### ACTION ITEM
Please reproduce the Court of Appeal judgment below in full, word for word, before the data that follows it.
[[ SOURCE PASSAGE open ]]
Last Updated: 15 October 2008


IN THE COURT OF APPEAL OF NEW ZEALAND

CA305/2008

[2008] NZCA 415

THE QUEEN

v

ALISTAIR MARK STUART LYON

Hearing: 20 August 2008


Court: Robertson, Cooper and Winkelmann JJ


Counsel: Appellant in Person
M A Woolford for Crown


Judgment: 10 October 2008 at 3.30 pm


JUDGMENT OF THE COURT

A The appeal is allowed.


  1. The sentence imposed in the District Court on the charge of carrying an air gun under s 45(1) of the Arms Act 1983 is quashed and a sentence of 150 hours community work is substituted.

C The other sentences imposed in the District Court are confirmed.


  1. All sentences are to be served concurrently.

REASONS OF THE COURT
(Given by Cooper J)

[1] Mr Lyon appeals against an effective sentence of 200 hours community work imposed by Judge Sharp in the Auckland District Court.
[2] The appellant was sentenced on three charges alleging, respectively carrying an air gun, assault with intent to injure and possession of methamphetamine. On the first of the charges, which was laid under s 45(1) of the Arms Act 1983, the appellant was found guilty after a jury trial. The maximum penalty available was four years’ imprisonment. The Judge took that as the lead offence. The appellant pleaded guilty to the other two offences which carried potential maximum penalties of one year’s imprisonment (assault under s 196 of the Crimes Act) and six months’ imprisonment (possession of a Class A controlled drug under s 7(1)(a) and 7(2)(a) of the Misuse of Drugs Act 1975).
[3] The sentences imposed were 200 hours community work in respect of the Arms Act charge and 100 hours community work in respect of each of the other two charges, with all terms to be served concurrently.

Background

[4] The offence of carrying an air gun was committed on 8 September 2005. The weapon was in fact a paint ball gun. In her sentencing notes Judge Sharp recounted that Mr Lyon had left his apartment at 7.30 a.m. that morning and as he walked towards a group of shops he pointed the gun at a man who was standing at an ATM machine. The Judge described the offending as probably something in the nature of a practical joke which had been exacerbated by the appellant’s drug-induced strange behaviour. The victim was evidently not overly disturbed by the appellant’s behaviour on that occasion, regarding it as more odd than frightening.
[[ SOURCE PASSAGE closed ]]
[[ RECORDED DATA open ]]
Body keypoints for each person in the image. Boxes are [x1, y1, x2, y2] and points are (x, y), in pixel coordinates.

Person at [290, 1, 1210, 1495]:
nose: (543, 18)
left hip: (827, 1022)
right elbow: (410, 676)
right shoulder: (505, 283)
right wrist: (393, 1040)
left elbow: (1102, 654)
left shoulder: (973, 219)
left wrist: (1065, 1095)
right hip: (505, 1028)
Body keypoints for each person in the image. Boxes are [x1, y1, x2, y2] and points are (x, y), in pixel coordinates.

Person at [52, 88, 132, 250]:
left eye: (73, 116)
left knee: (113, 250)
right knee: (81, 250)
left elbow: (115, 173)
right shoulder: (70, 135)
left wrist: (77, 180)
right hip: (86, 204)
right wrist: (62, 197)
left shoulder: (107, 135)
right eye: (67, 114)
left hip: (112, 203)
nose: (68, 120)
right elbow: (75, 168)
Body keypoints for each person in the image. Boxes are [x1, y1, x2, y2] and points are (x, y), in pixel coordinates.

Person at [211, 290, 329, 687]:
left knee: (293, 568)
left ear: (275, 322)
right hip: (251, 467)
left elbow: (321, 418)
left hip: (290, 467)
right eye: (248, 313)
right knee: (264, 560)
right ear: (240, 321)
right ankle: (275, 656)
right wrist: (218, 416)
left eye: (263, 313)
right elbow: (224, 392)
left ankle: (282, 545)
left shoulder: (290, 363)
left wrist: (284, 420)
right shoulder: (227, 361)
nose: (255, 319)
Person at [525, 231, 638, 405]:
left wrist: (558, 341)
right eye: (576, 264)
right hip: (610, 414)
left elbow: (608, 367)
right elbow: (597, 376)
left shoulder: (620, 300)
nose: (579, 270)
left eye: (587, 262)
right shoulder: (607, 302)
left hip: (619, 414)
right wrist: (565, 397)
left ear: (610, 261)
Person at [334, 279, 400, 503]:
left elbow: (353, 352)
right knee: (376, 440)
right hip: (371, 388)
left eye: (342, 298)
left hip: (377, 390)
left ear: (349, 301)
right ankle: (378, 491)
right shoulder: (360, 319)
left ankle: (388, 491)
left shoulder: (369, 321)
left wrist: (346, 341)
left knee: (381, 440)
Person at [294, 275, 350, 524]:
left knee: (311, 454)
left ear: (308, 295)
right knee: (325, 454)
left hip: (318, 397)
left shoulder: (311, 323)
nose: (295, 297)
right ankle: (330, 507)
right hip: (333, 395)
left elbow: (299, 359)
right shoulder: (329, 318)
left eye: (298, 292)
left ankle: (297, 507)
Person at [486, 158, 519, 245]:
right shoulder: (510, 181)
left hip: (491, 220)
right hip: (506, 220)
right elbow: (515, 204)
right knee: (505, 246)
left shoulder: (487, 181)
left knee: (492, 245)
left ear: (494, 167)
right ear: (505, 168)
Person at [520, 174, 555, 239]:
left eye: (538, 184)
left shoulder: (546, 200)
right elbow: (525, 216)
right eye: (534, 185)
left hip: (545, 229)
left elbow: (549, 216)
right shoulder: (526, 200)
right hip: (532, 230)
[[ RECORDED DATA closed ]]
### EXPECTED OUTPUT
Last Updated: 15 October 2008


IN THE COURT OF APPEAL OF NEW ZEALAND

CA305/2008

[2008] NZCA 415

THE QUEEN

v

ALISTAIR MARK STUART LYON

Hearing: 20 August 2008


Court: Robertson, Cooper and Winkelmann JJ


Counsel: Appellant in Person
M A Woolford for Crown


Judgment: 10 October 2008 at 3.30 pm


JUDGMENT OF THE COURT

A The appeal is allowed.


  1. The sentence imposed in the District Court on the charge of carrying an air gun under s 45(1) of the Arms Act 1983 is quashed and a sentence of 150 hours community work is substituted.

C The other sentences imposed in the District Court are confirmed.


  1. All sentences are to be served concurrently.

REASONS OF THE COURT
(Given by Cooper J)

[1] Mr Lyon appeals against an effective sentence of 200 hours community work imposed by Judge Sharp in the Auckland District Court.
[2] The appellant was sentenced on three charges alleging, respectively carrying an air gun, assault with intent to injure and possession of methamphetamine. On the first of the charges, which was laid under s 45(1) of the Arms Act 1983, the appellant was found guilty after a jury trial. The maximum penalty available was four years’ imprisonment. The Judge took that as the lead offence. The appellant pleaded guilty to the other two offences which carried potential maximum penalties of one year’s imprisonment (assault under s 196 of the Crimes Act) and six months’ imprisonment (possession of a Class A controlled drug under s 7(1)(a) and 7(2)(a) of the Misuse of Drugs Act 1975).
[3] The sentences imposed were 200 hours community work in respect of the Arms Act charge and 100 hours community work in respect of each of the other two charges, with all terms to be served concurrently.

Background

[4] The offence of carrying an air gun was committed on 8 September 2005. The weapon was in fact a paint ball gun. In her sentencing notes Judge Sharp recounted that Mr Lyon had left his apartment at 7.30 a.m. that morning and as he walked towards a group of shops he pointed the gun at a man who was standing at an ATM machine. The Judge described the offending as probably something in the nature of a practical joke which had been exacerbated by the appellant’s drug-induced strange behaviour. The victim was evidently not overly disturbed by the appellant’s behaviour on that occasion, regarding it as more odd than frightening.